[Instructions to follow] Each line holding the word "worn" must appear in the answer, copied from the entries.
===== Supplied information =====
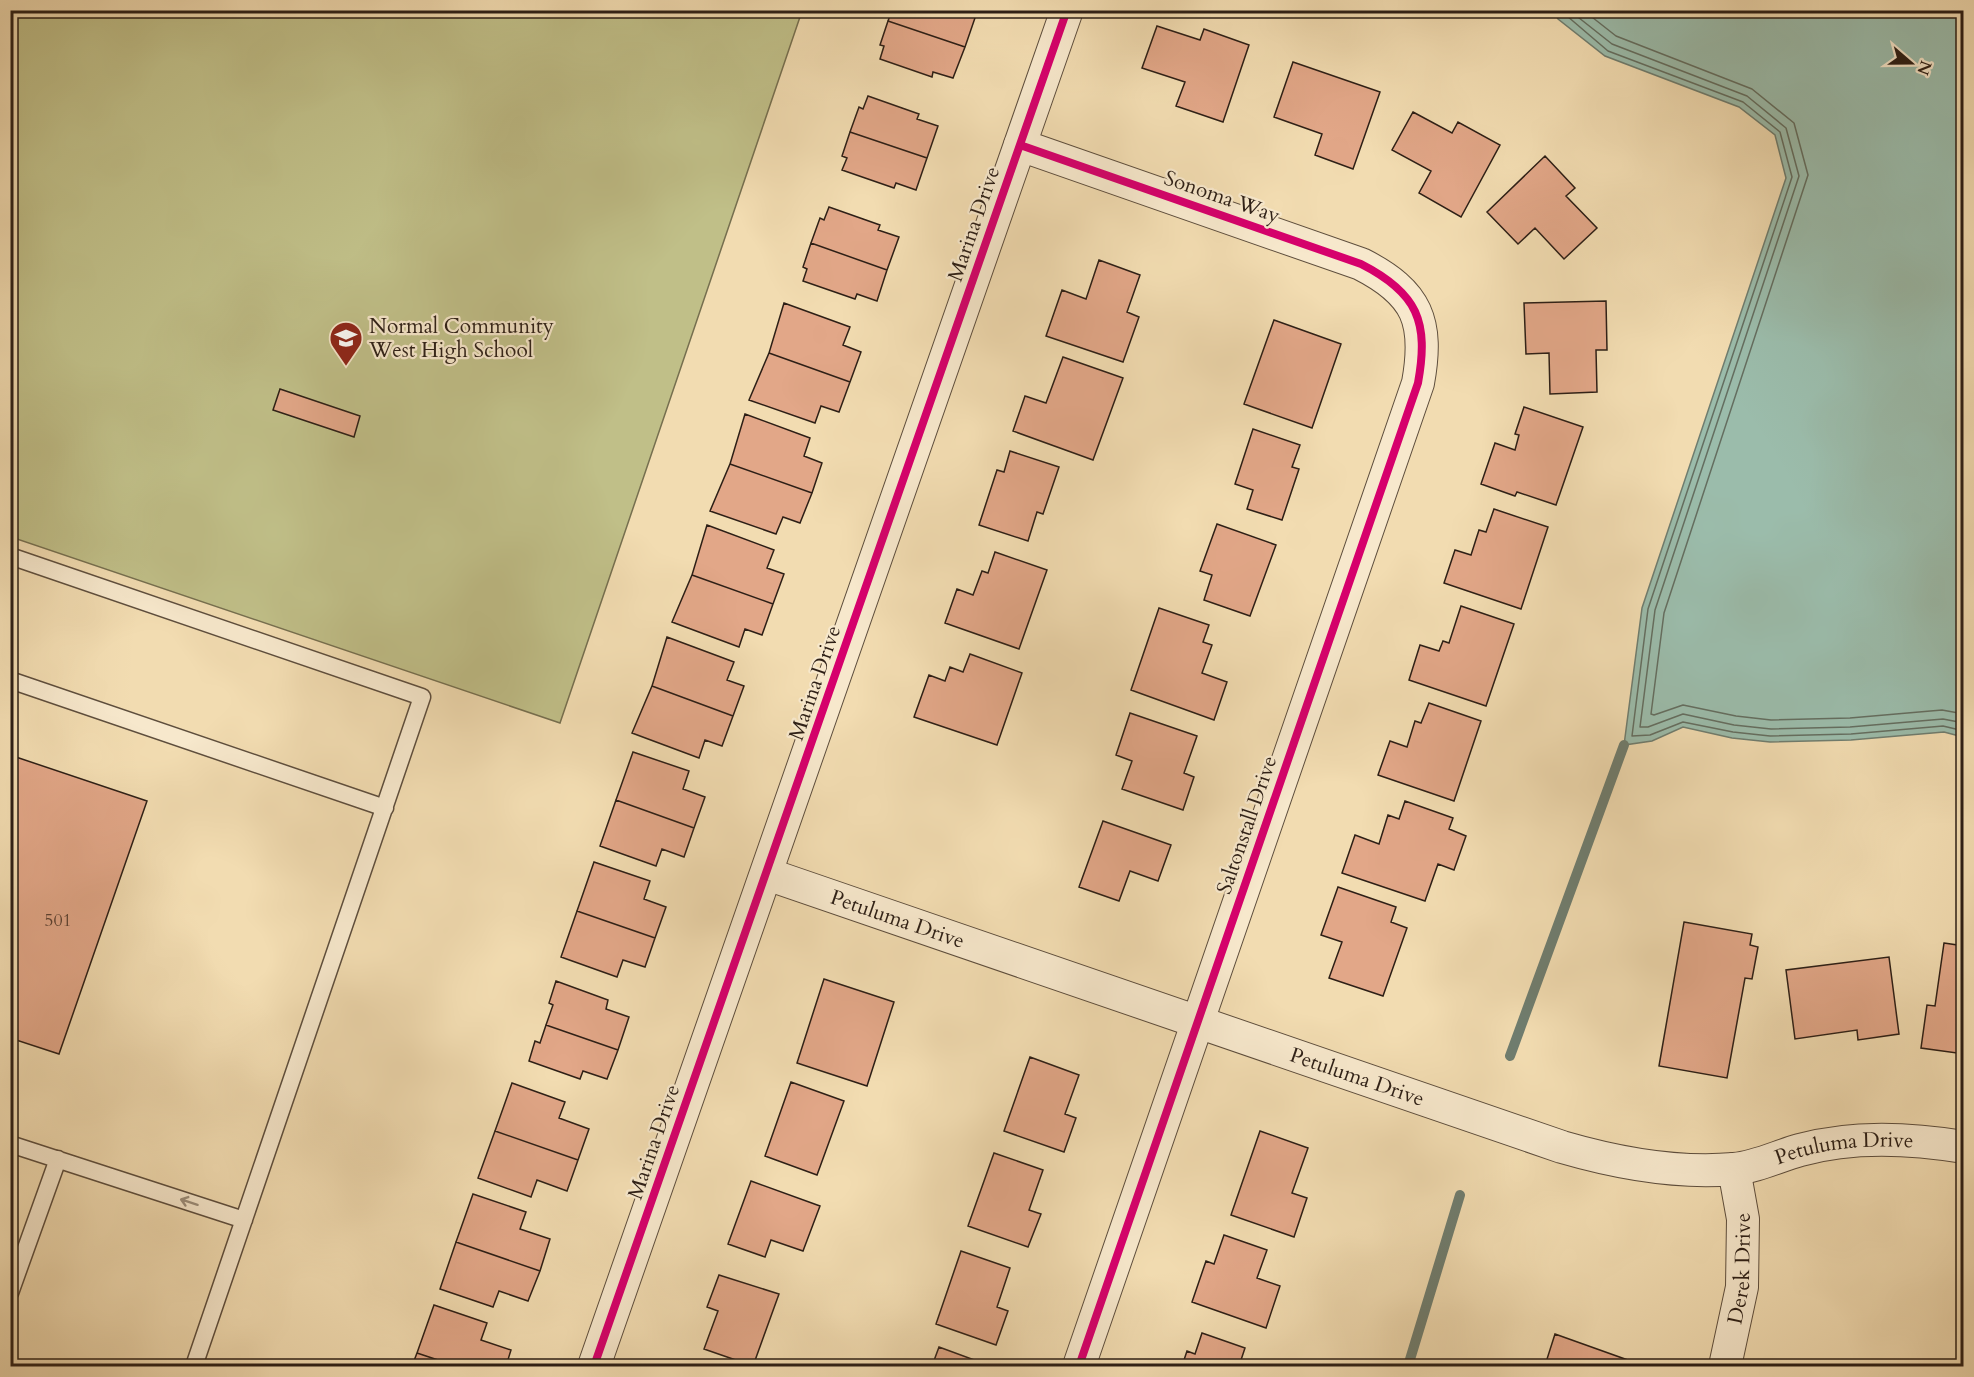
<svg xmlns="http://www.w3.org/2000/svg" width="1974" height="1377" font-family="Cardo,serif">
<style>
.green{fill:#c0bf88;stroke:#766f4f;stroke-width:1.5}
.water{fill:#9bbcab;stroke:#6f7d6f;stroke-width:1.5}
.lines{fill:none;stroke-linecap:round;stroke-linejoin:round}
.shore{stroke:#646e60;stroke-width:1.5}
.stream{stroke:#6f7d6f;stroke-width:10}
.building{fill:#e2a788;stroke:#2d1f16;stroke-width:1.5}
.service-casing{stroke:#5e4e3d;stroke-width:19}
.minor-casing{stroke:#5e4e3d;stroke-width:34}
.service{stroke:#f7e8cc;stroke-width:16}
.minor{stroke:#f7e8cc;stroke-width:32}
.cycleway-casing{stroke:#f7e8cc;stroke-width:11}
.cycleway{stroke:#d6006c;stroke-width:8}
.oneway{stroke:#9c8e7a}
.labels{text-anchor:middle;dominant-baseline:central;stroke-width:4.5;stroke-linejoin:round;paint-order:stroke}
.number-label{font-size:18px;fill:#5a4132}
.street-label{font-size:21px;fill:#2d1f16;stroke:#f7e8cc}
.poi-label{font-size:21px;fill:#2d1f16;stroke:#f7e8cc;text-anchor:start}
</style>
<rect width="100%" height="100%" fill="#f2dcb1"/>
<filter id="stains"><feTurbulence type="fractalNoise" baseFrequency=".00333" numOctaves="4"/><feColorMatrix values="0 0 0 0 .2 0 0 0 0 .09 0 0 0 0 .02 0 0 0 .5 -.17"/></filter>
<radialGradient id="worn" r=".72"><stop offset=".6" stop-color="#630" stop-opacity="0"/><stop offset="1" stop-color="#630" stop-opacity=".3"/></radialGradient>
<!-- green -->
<path class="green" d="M11 11H802L560 723 11 537Z"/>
<!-- water -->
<path class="water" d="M1553 11H1963V737L1944 732 1851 740 1770 742 1732 738 1683 727 1652 741 1624 745 1642 608 1786 178 1775 135 1739 107 1605 56 1558 19Z"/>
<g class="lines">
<!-- shore -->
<path class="shore" d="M1560 10 1608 51 1743 102 1780 132 1792 177 1648 609 1632 736 1650 735 1683 722 1733 732 1770 736 1851 734 1943 726 1964 731
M1569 10 1612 44 1747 96 1786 128 1799 176 1655 610 1640 727H1648L1683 714 1734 725 1771 729 1850 727 1943 719 1964 723
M1583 10 1616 36 1752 89 1794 123 1808 175 1664 613 1651 714 1654 715 1683 705 1736 716 1771 720 1850 718 1942 710 1964 714"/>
<!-- stream -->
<path class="stream" d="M1510 1056 1624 745
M1408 1366 1460 1195"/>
</g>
<!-- building -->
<path class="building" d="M892 10H963L976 15 965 47 888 21Z
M888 21 965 47 953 78 933 72 932 77 880 59 884 46 880 45Z
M1157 26 1200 40 1204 29 1249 45 1223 122 1176 106 1185 82 1142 68Z
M1293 62 1380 92 1353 169 1315 155 1322 134 1274 117Z
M868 96 919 114 917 119 938 126 927 158 850 132 859 107 863 109Z
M1413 112 1452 133 1458 122 1500 145 1461 217 1419 193 1431 171 1392 150Z
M850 132 927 158 916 190 896 183 894 188 842 170 847 158 842 156Z
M1545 156 1575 188 1566 196 1597 228 1564 259 1535 228 1518 244 1487 212Z
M829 207 880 225 878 230 899 237 887 270 811 243 820 218 824 220Z
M811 243 887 270 877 301 857 294 855 299 803 281 807 269 803 267Z
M1099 260 1140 275 1127 312 1139 317 1123 362 1046 336 1062 290 1086 299Z
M1606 301 1607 350H1596L1597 392 1550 394 1549 353 1526 354 1524 303Z
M784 303 850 327 843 345 861 352 850 382 769 353Z
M1274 320 1341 344 1312 428 1244 404Z
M769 353 850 382 839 412 821 406 815 423 749 400Z
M1063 357 1123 378 1093 460 1013 431 1025 396 1046 403Z
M280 389 360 416 354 437 273 410Z
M1524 407 1583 427 1556 505 1517 492 1515 496 1481 484 1495 443 1515 450 1519 435 1515 434Z
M745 414 810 438 804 456 822 463 812 493 730 464Z
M1253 429 1300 445 1292 467 1299 469 1282 520 1247 509 1253 490 1235 484Z
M1010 451 1059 467 1043 514 1037 512 1028 541 979 525 997 470 1004 472Z
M730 464 812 493 800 523 783 517 776 534 710 511Z
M1494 509 1548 527 1521 609 1444 583 1455 550 1471 555 1479 530 1486 532Z
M1217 524 1276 545 1250 616 1204 600 1212 575 1200 571Z
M707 525 774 550 767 568 784 574 773 604 692 575Z
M995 552 1047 570 1019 649 945 623 957 589 973 595 982 571 988 573Z
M692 575 773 604 762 635 745 629 739 647 672 622Z
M1461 606 1514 624 1486 706 1409 680 1420 645 1439 651 1443 641 1449 643Z
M1159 608 1209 625 1203 642 1212 645 1202 673 1227 682 1214 720 1131 690Z
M667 637 734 662 727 680 744 686 733 716 652 686Z
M970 654 1022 673 997 745 914 717 929 675 945 681 950 667 963 672Z
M652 686 733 716 722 746 705 740 699 758 632 733Z
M1429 703 1481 721 1454 801 1378 775 1390 741 1407 747 1415 721 1421 723Z
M1130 713 1197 736 1184 773 1194 777 1183 810 1122 789 1132 761 1116 755Z
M633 752 689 771 683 789 705 797 694 828 616 800Z
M10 755 147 801 59 1054 10 1038Z
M616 800 694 828 684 857 662 849 656 866 600 846Z
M1405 801 1453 818 1449 829 1466 836 1454 870 1438 864 1425 901 1342 873 1355 835 1379 844 1388 815 1399 819Z
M1103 821 1171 845 1158 881 1130 871 1119 901 1079 887Z
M594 862 650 881 644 899 666 907 655 938 577 911Z
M1338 887 1396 907 1391 922 1407 928 1383 996 1329 978 1342 942 1321 935Z
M577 911 655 938 645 967 623 960 617 977 561 957Z
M1684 922 1752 934 1750 945 1758 947 1752 979 1745 978 1727 1078 1659 1066Z
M1944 943 1964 946V1054L1921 1048 1927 1005 1935 1006Z
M1889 957 1899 1034 1858 1040 1857 1030 1795 1039 1786 970Z
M824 979 894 1002 867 1086 797 1063Z
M556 981 608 1000 606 1009 629 1017 618 1050 546 1025 553 1005 549 1003Z
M546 1025 618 1050 607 1079 583 1071 580 1079 529 1061 535 1041 540 1043Z
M1030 1057 1079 1075 1065 1114 1076 1118 1064 1152 1004 1131Z
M791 1082 844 1101 817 1175 765 1156Z
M512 1083 565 1102 559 1118 589 1129 578 1160 495 1131Z
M495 1131 578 1160 567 1191 537 1180 531 1197 478 1178Z
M1260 1131 1308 1148 1292 1193 1307 1198 1294 1237 1231 1215Z
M994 1153 1043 1170 1029 1210 1041 1214 1028 1247 968 1226Z
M751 1181 820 1206 803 1251 771 1240 765 1257 728 1244Z
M473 1194 526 1212 520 1229 550 1239 540 1271 456 1242Z
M1224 1235 1267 1250 1257 1278 1280 1286 1266 1328 1192 1302 1206 1261 1214 1264Z
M456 1242 540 1271 528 1301 499 1291 493 1307 440 1289Z
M961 1251 1010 1268 997 1307 1008 1311 996 1345 936 1324Z
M719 1275 779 1294 753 1366 704 1349 718 1311 707 1307Z
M434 1305 487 1323 481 1340 511 1350 506 1366H456L417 1353Z
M1202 1333 1245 1348 1239 1366H1182L1187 1351 1195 1354Z
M1555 1334 1639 1364 1638 1366H1562L1547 1359Z
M939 1347 988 1365V1366H932Z
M417 1353 456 1366H412Z"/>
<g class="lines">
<!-- service casing -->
<g class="service-casing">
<path id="service" d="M10 556 422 697 194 1366
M10 680 385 808
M10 1144 244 1220
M10 1293 58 1159"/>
</g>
<!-- minor casing -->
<g class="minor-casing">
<g id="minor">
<path d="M1020 145 1361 264C1418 293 1429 322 1418 383L1079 1366"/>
<path id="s1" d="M767 874 1562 1147C1617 1163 1677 1174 1734 1169 1757 1167 1778 1156 1800 1150 1853 1135 1910 1138 1964 1147"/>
<path d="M594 1366 1067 10"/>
<path id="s2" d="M1725 1366 1742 1287 1743 1219 1734 1169"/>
</g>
</g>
<!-- service -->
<use href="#service" class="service"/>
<!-- minor -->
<use href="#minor" class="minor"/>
<!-- cycleway casing -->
<g class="cycleway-casing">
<path id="cycleway" d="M1020 145 1361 264C1418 293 1429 322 1418 383L1079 1366
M594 1366 1067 10"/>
</g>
<!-- cycleway -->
<use href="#cycleway" class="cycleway"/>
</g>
<!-- one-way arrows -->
<defs><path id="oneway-shaft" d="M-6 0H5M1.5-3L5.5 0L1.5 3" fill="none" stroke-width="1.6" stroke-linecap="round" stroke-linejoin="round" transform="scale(1.5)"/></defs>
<use class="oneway" href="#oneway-shaft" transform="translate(189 1202) rotate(-162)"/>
<!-- icons -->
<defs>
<g id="school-pin" transform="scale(1.725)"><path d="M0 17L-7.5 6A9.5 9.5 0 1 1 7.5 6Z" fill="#8f2418" stroke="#f7e8cc"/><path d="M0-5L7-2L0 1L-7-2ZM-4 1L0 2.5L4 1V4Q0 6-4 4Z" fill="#fff"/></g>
</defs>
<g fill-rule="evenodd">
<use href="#school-pin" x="346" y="338"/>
</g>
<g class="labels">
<!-- number labels -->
<g class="number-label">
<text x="58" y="920">501</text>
</g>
<!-- street labels -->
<g class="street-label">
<text transform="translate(1222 197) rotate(19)">Sonoma Way</text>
<text transform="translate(974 224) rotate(-71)">Marina Drive</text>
<text transform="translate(815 683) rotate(-71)">Marina Drive</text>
<text transform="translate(1247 825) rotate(-71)">Saltonstall Drive</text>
<text stroke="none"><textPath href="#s1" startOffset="138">Petuluma Drive</textPath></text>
<text stroke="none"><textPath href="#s1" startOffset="624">Petuluma Drive</textPath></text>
<text transform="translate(654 1142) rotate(-71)">Marina Drive</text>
<text stroke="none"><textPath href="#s1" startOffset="1128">Petuluma Drive</textPath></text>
<text stroke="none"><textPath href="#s2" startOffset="99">Derek Drive</textPath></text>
</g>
<!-- poi labels -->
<g class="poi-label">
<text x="369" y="326">Normal Community<tspan x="369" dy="24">West High School</tspan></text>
</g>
</g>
<!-- margin -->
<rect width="1974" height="1377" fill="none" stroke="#f2dcb1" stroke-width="36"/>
<rect x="12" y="12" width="1950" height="1353" fill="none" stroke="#2d1f16" stroke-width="3"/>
<rect x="18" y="18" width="1938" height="1341" fill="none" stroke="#2d1f16" stroke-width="1.5"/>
<!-- north arrow -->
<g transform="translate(1911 63) rotate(110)" stroke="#f7e8cc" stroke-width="4.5" paint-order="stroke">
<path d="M0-4.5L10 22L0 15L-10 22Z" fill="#2d1f16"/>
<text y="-9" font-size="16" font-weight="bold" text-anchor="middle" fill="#2d1f16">N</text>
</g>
<rect width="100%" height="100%" filter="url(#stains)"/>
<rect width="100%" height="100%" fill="url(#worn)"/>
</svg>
=====
[Result of this exercise]
<radialGradient id="worn" r=".72"><stop offset=".6" stop-color="#630" stop-opacity="0"/><stop offset="1" stop-color="#630" stop-opacity=".3"/></radialGradient>
<rect width="100%" height="100%" fill="url(#worn)"/>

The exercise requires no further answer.